Recursive CTEs continued ...
In this post, I will finish the discussion of recursive CTEs that I began in my last post. I will continue to use the CTE examples from Books Online. To run these examples, you'll need to install the Adventure Works Cycles OLTP sample database.
In my last post, I explained that all recursive queries follow the same pattern of one or more anchor sub-selects and one or more recursive sub-selects combined by a UNION ALL. Similarly, all recursive query plans also follow the same pattern which looks like so:
|--Index Spool(WITH STACK)
|--Concatenation
|--Compute Scalar(DEFINE:([Expr10XX]=(0)))
| |-- ... anchor sub-select plan(s) ...
|--Assert(WHERE:(CASE WHEN [Expr10ZZ]>(100) THEN (0) ELSE NULL END))
|--Nested Loops(Inner Join, OUTER REFERENCES:([Expr10YY], [Recr10XX], ...))
|--Compute Scalar(DEFINE:([Expr10ZZ]=[Expr10YY]+(1)))
| |--Table Spool(WITH STACK)
|-- ... recursive sub-select plan(s) ...
Because of this basic plan shape, SQL Server cannot execute recursive queries using parallel plans.
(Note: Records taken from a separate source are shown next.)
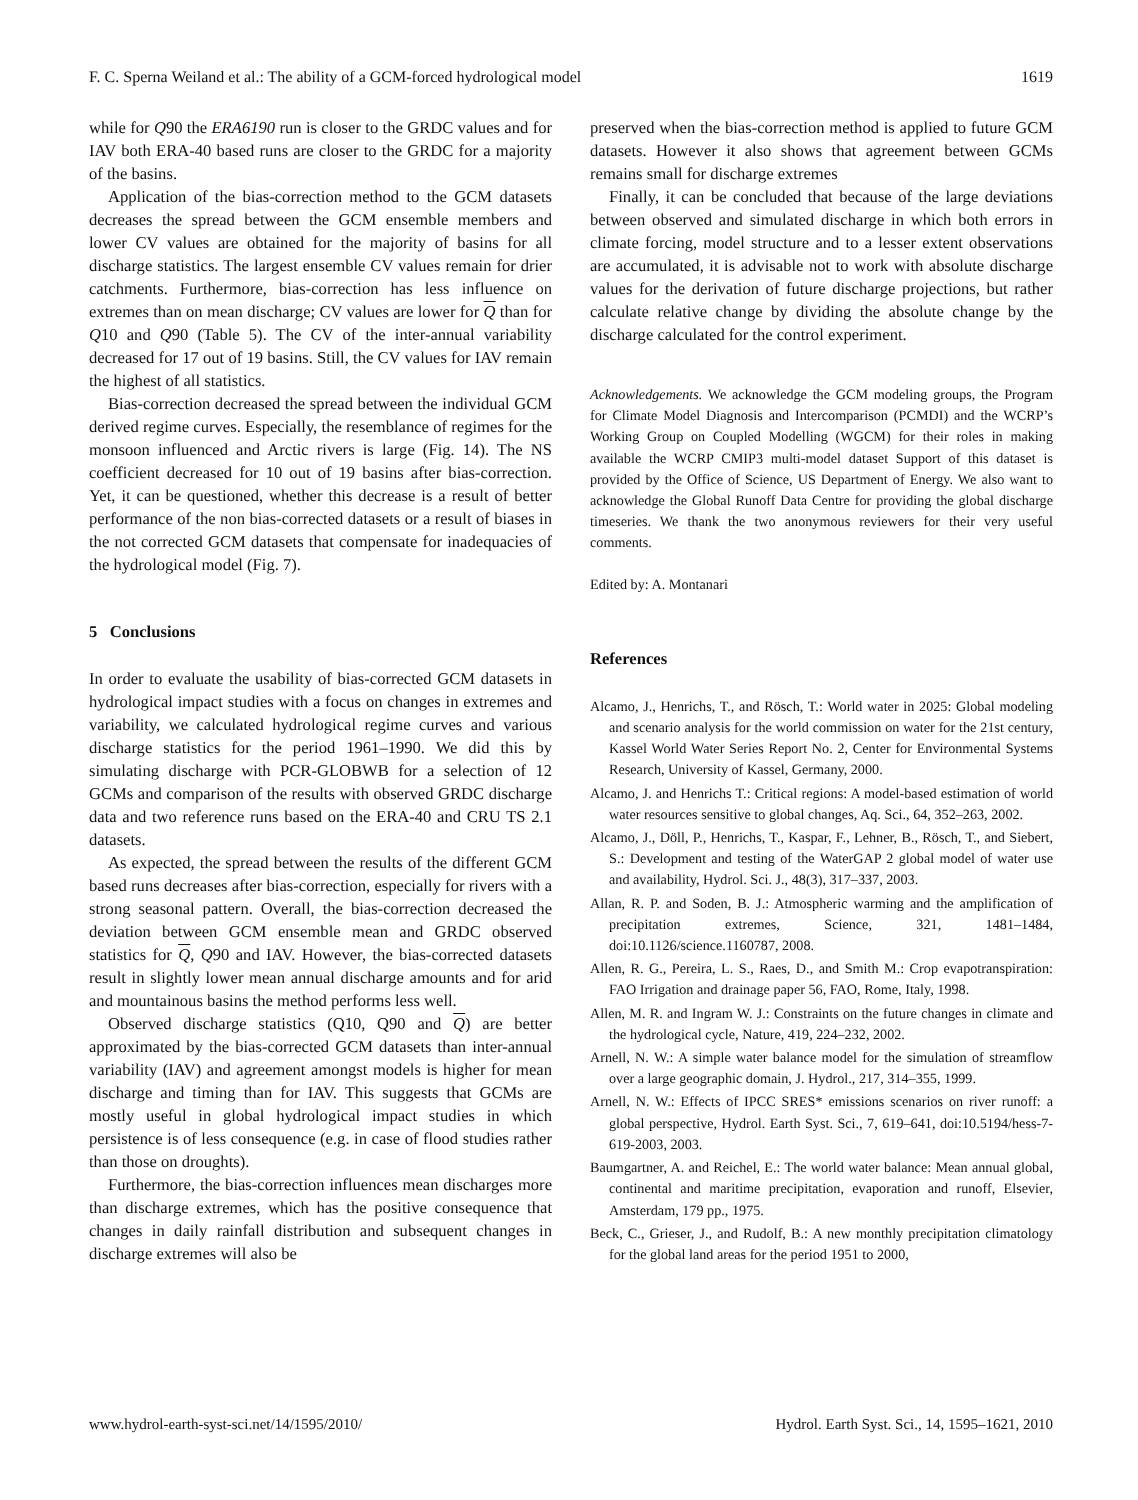F. C. Sperna Weiland et al.: The ability of a GCM-forced hydrological model 1619
while for Q90 the ERA6190 run is closer to the GRDC values and for IAV both ERA-40 based runs are closer to the GRDC for a majority of the basins.
Application of the bias-correction method to the GCM datasets decreases the spread between the GCM ensemble members and lower CV values are obtained for the majority of basins for all discharge statistics. The largest ensemble CV values remain for drier catchments. Furthermore, bias-correction has less influence on extremes than on mean discharge; CV values are lower for Q than for Q10 and Q90 (Table 5). The CV of the inter-annual variability decreased for 17 out of 19 basins. Still, the CV values for IAV remain the highest of all statistics.
Bias-correction decreased the spread between the individual GCM derived regime curves. Especially, the resemblance of regimes for the monsoon influenced and Arctic rivers is large (Fig. 14). The NS coefficient decreased for 10 out of 19 basins after bias-correction. Yet, it can be questioned, whether this decrease is a result of better performance of the non bias-corrected datasets or a result of biases in the not corrected GCM datasets that compensate for inadequacies of the hydrological model (Fig. 7).
5 Conclusions
In order to evaluate the usability of bias-corrected GCM datasets in hydrological impact studies with a focus on changes in extremes and variability, we calculated hydrological regime curves and various discharge statistics for the period 1961–1990. We did this by simulating discharge with PCR-GLOBWB for a selection of 12 GCMs and comparison of the results with observed GRDC discharge data and two reference runs based on the ERA-40 and CRU TS 2.1 datasets.
As expected, the spread between the results of the different GCM based runs decreases after bias-correction, especially for rivers with a strong seasonal pattern. Overall, the bias-correction decreased the deviation between GCM ensemble mean and GRDC observed statistics for Q, Q90 and IAV. However, the bias-corrected datasets result in slightly lower mean annual discharge amounts and for arid and mountainous basins the method performs less well.
Observed discharge statistics (Q10, Q90 and Q) are better approximated by the bias-corrected GCM datasets than inter-annual variability (IAV) and agreement amongst models is higher for mean discharge and timing than for IAV. This suggests that GCMs are mostly useful in global hydrological impact studies in which persistence is of less consequence (e.g. in case of flood studies rather than those on droughts).
Furthermore, the bias-correction influences mean discharges more than discharge extremes, which has the positive consequence that changes in daily rainfall distribution and subsequent changes in discharge extremes will also be
preserved when the bias-correction method is applied to future GCM datasets. However it also shows that agreement between GCMs remains small for discharge extremes
Finally, it can be concluded that because of the large deviations between observed and simulated discharge in which both errors in climate forcing, model structure and to a lesser extent observations are accumulated, it is advisable not to work with absolute discharge values for the derivation of future discharge projections, but rather calculate relative change by dividing the absolute change by the discharge calculated for the control experiment.
Acknowledgements. We acknowledge the GCM modeling groups, the Program for Climate Model Diagnosis and Intercomparison (PCMDI) and the WCRP’s Working Group on Coupled Modelling (WGCM) for their roles in making available the WCRP CMIP3 multi-model dataset Support of this dataset is provided by the Office of Science, US Department of Energy. We also want to acknowledge the Global Runoff Data Centre for providing the global discharge timeseries. We thank the two anonymous reviewers for their very useful comments.
Edited by: A. Montanari
References
Alcamo, J., Henrichs, T., and Rösch, T.: World water in 2025: Global modeling and scenario analysis for the world commission on water for the 21st century, Kassel World Water Series Report No. 2, Center for Environmental Systems Research, University of Kassel, Germany, 2000.
Alcamo, J. and Henrichs T.: Critical regions: A model-based estimation of world water resources sensitive to global changes, Aq. Sci., 64, 352–263, 2002.
Alcamo, J., Döll, P., Henrichs, T., Kaspar, F., Lehner, B., Rösch, T., and Siebert, S.: Development and testing of the WaterGAP 2 global model of water use and availability, Hydrol. Sci. J., 48(3), 317–337, 2003.
Allan, R. P. and Soden, B. J.: Atmospheric warming and the amplification of precipitation extremes, Science, 321, 1481–1484, doi:10.1126/science.1160787, 2008.
Allen, R. G., Pereira, L. S., Raes, D., and Smith M.: Crop evapotranspiration: FAO Irrigation and drainage paper 56, FAO, Rome, Italy, 1998.
Allen, M. R. and Ingram W. J.: Constraints on the future changes in climate and the hydrological cycle, Nature, 419, 224–232, 2002.
Arnell, N. W.: A simple water balance model for the simulation of streamflow over a large geographic domain, J. Hydrol., 217, 314–355, 1999.
Arnell, N. W.: Effects of IPCC SRES* emissions scenarios on river runoff: a global perspective, Hydrol. Earth Syst. Sci., 7, 619–641, doi:10.5194/hess-7-619-2003, 2003.
Baumgartner, A. and Reichel, E.: The world water balance: Mean annual global, continental and maritime precipitation, evaporation and runoff, Elsevier, Amsterdam, 179 pp., 1975.
Beck, C., Grieser, J., and Rudolf, B.: A new monthly precipitation climatology for the global land areas for the period 1951 to 2000,
www.hydrol-earth-syst-sci.net/14/1595/2010/ Hydrol. Earth Syst. Sci., 14, 1595–1621, 2010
There are two basic problems. First, the stack spool does not support parallel execution. Second, the nested loops join does not support parallel execution on its inner input.
Finally, let's look at how the placement of a WHERE clause can have a big impact on the performance of a recursive query. In my last post, I dissected a recursive query that returns a list of all employees and their level within the organization. Suppose that we want to run the same query but limit the results to those employees in the first two levels. We could write the following query (which you'll also find in Books Online) with an extra WHERE clause to limit the results:
WITH DirectReports(ManagerID, EmployeeID, EmployeeLevel) AS
(
SELECT ManagerID, EmployeeID, 0 AS EmployeeLevel
FROM HumanResources.Employee
WHERE ManagerID IS NULL
UNION ALL
SELECT e.ManagerID, e.EmployeeID, EmployeeLevel + 1
FROM HumanResources.Employee e
INNER JOIN DirectReports d
ON e.ManagerID = d.EmployeeID
)
SELECT ManagerID, EmployeeID, EmployeeLevel
FROM DirectReports
WHERE EmployeeLevel <= 2
This query computes uses essentially the same plan as the query without the extra WHERE clause. The WHERE clause simply introduces a filter operator at the root of the plan:
Rows Executes
34 1 |--Filter(WHERE:([Recr1012]<=(2)))
290 1 |--Index Spool(WITH STACK)
290 1 |--Concatenation
0 0 |--Compute Scalar(DEFINE:([Expr1013]=(0)))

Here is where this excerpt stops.